## Task to carry out
Copy out each line of the data holding "dello".

━━━━━━━━━━━━━━━━

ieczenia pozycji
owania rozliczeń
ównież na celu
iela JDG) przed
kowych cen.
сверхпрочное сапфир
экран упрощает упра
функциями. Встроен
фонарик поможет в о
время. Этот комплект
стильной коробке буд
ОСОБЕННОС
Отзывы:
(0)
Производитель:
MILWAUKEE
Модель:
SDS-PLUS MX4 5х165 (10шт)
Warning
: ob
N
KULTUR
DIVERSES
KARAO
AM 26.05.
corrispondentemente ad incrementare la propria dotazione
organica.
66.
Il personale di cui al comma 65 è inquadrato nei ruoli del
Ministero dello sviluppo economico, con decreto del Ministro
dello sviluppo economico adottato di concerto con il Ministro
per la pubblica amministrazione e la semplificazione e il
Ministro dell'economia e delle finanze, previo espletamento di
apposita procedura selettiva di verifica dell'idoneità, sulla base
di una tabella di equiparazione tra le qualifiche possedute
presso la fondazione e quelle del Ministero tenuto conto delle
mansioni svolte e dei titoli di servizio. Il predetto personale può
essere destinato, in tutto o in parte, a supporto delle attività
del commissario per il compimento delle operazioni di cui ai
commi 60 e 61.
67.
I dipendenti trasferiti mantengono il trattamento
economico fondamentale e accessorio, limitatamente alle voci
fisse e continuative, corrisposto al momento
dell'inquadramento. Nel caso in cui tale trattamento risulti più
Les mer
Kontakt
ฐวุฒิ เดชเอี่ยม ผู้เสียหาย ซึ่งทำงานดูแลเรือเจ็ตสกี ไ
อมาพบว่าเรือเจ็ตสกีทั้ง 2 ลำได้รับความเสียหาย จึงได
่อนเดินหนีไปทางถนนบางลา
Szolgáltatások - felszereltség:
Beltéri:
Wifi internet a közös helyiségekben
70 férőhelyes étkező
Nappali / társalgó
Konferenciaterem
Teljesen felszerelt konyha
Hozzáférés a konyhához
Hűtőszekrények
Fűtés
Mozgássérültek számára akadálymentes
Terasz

━━━━━━━━━━━━━━━━

## Your response
Ministero dello sviluppo economico, con decreto del Ministro
dello sviluppo economico adottato di concerto con il Ministro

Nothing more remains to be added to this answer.